▶ Records for this task
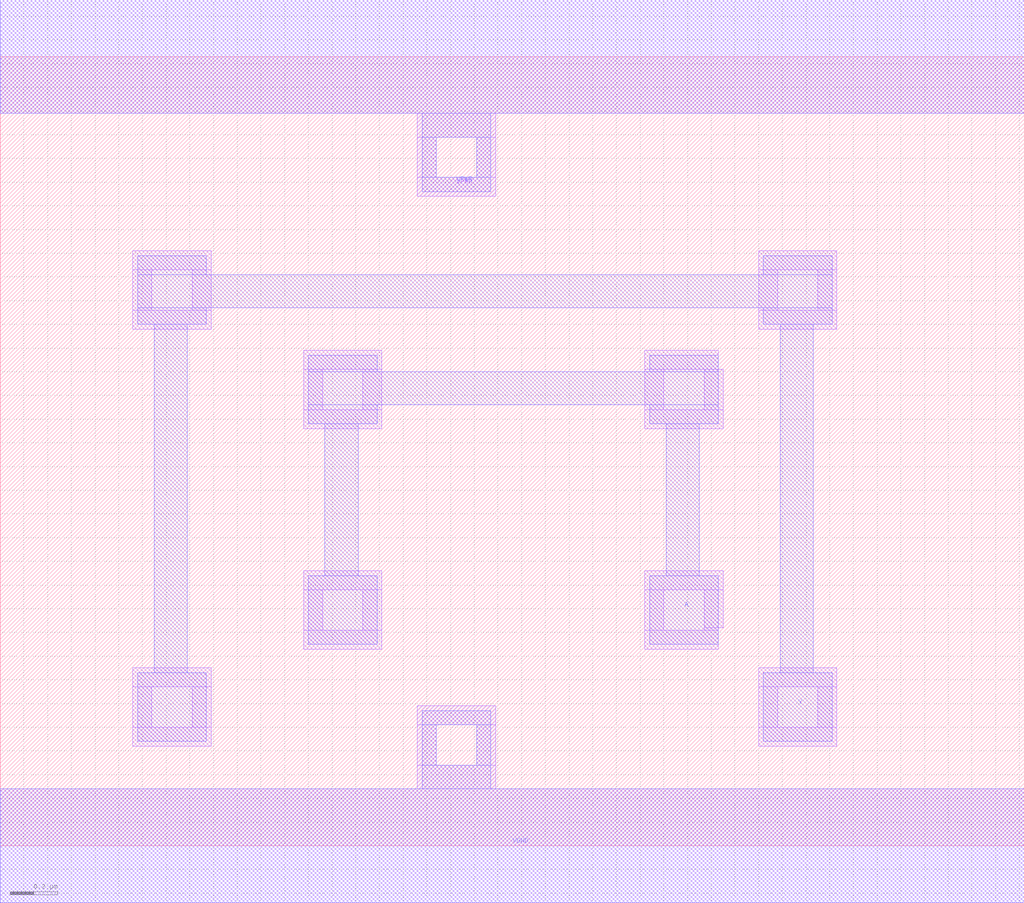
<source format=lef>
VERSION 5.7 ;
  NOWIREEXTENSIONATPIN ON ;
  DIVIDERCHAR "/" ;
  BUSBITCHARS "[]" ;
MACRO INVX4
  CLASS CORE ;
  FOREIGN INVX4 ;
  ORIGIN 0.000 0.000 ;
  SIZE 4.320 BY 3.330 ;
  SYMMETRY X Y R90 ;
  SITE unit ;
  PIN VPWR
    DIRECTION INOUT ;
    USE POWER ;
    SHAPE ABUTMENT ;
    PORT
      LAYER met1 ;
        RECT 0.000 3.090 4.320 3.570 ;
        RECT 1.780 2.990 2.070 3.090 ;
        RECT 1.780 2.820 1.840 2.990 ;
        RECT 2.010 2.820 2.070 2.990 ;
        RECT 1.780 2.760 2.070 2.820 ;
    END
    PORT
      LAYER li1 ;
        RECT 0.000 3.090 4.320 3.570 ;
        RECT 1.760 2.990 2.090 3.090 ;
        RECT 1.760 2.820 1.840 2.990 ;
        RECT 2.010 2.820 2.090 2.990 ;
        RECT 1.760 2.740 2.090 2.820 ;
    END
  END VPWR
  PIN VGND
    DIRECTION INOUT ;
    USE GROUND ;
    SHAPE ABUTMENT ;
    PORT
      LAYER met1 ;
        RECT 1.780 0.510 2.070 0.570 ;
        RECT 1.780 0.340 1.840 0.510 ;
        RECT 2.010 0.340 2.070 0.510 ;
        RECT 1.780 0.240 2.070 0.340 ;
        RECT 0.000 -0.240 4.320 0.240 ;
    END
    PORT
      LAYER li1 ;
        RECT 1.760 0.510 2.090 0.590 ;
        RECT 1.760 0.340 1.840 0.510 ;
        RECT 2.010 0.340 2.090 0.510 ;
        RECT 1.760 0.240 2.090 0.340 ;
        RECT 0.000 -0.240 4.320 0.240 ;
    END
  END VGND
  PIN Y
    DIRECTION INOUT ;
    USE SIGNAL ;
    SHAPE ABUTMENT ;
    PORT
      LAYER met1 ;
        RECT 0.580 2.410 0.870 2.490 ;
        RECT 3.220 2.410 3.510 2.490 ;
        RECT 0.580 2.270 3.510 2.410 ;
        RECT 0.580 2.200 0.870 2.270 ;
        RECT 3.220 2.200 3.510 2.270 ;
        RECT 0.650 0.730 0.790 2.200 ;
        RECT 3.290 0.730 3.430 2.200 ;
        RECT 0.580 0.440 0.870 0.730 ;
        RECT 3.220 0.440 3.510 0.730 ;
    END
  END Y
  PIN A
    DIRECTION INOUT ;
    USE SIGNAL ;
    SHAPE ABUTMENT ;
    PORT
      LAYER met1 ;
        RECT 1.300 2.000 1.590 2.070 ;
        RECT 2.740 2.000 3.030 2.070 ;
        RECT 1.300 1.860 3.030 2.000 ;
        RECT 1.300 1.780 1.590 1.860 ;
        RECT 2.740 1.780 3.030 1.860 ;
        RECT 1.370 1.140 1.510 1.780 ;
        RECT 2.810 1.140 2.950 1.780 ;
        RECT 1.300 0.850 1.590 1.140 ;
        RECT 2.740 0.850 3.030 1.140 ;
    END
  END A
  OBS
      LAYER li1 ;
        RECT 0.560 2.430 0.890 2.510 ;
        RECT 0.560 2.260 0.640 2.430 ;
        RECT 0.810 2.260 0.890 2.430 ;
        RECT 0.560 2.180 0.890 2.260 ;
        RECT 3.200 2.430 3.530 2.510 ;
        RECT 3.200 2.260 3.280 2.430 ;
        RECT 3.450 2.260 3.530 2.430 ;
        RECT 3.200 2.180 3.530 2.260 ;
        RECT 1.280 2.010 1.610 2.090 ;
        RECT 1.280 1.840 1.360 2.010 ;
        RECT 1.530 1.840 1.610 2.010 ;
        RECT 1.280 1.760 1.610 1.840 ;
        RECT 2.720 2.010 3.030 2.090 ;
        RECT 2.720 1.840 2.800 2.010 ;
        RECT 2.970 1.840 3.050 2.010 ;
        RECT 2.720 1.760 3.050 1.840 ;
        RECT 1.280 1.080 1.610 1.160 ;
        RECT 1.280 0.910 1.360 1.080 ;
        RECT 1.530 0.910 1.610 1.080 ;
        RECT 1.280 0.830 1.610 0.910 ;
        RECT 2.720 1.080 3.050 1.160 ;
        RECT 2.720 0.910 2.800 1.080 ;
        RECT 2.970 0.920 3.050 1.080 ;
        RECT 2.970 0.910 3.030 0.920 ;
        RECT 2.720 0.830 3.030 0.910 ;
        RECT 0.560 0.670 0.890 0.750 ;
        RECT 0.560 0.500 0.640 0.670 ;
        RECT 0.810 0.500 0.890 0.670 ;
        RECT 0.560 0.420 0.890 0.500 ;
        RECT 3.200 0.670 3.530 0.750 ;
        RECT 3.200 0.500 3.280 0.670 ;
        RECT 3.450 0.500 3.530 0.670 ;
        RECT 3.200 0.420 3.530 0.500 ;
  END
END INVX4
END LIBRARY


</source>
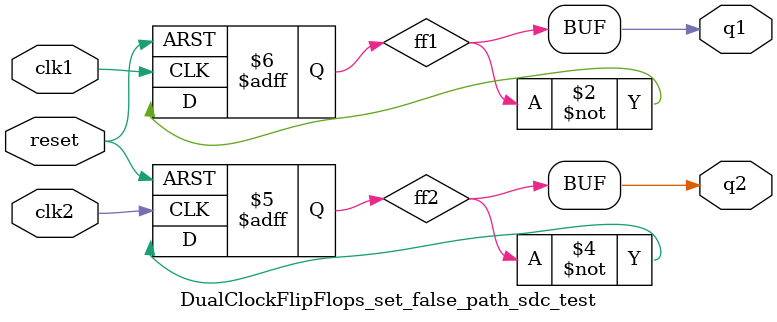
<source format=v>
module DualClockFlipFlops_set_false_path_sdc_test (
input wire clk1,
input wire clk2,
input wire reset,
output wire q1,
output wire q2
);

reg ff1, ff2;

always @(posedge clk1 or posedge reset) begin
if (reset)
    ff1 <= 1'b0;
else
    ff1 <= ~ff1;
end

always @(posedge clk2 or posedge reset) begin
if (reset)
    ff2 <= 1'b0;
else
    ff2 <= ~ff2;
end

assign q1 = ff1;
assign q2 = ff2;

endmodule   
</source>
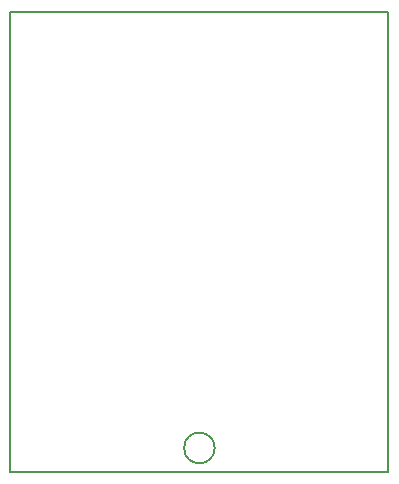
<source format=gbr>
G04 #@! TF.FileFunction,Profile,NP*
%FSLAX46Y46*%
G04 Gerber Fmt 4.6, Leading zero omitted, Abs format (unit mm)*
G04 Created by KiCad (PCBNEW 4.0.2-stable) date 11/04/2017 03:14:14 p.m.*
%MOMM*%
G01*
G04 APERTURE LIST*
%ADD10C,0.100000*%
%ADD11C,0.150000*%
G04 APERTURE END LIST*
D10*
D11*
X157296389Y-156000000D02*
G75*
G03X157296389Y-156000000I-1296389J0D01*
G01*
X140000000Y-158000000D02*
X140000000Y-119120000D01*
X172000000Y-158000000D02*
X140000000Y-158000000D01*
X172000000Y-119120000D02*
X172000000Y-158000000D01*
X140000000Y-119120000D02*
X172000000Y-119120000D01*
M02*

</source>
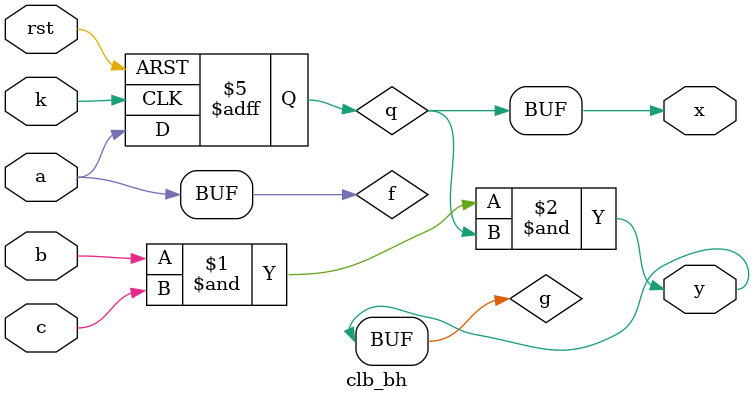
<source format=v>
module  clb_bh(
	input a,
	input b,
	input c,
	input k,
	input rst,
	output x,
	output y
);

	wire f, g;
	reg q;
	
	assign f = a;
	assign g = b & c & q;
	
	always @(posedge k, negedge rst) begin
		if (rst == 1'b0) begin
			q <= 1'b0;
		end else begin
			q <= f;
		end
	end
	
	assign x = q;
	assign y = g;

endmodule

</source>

▶ Required work
Write out the lines of the entries above exactly, beginning with the first and ending with the line that contains "RECT 2.010 2.820 2.070 2.990 ;". No picture goes in.

▶ Exercise output
<source format=lef>
VERSION 5.7 ;
  NOWIREEXTENSIONATPIN ON ;
  DIVIDERCHAR "/" ;
  BUSBITCHARS "[]" ;
MACRO INVX4
  CLASS CORE ;
  FOREIGN INVX4 ;
  ORIGIN 0.000 0.000 ;
  SIZE 4.320 BY 3.330 ;
  SYMMETRY X Y R90 ;
  SITE unit ;
  PIN VPWR
    DIRECTION INOUT ;
    USE POWER ;
    SHAPE ABUTMENT ;
    PORT
      LAYER met1 ;
        RECT 0.000 3.090 4.320 3.570 ;
        RECT 1.780 2.990 2.070 3.090 ;
        RECT 1.780 2.820 1.840 2.990 ;
        RECT 2.010 2.820 2.070 2.990 ;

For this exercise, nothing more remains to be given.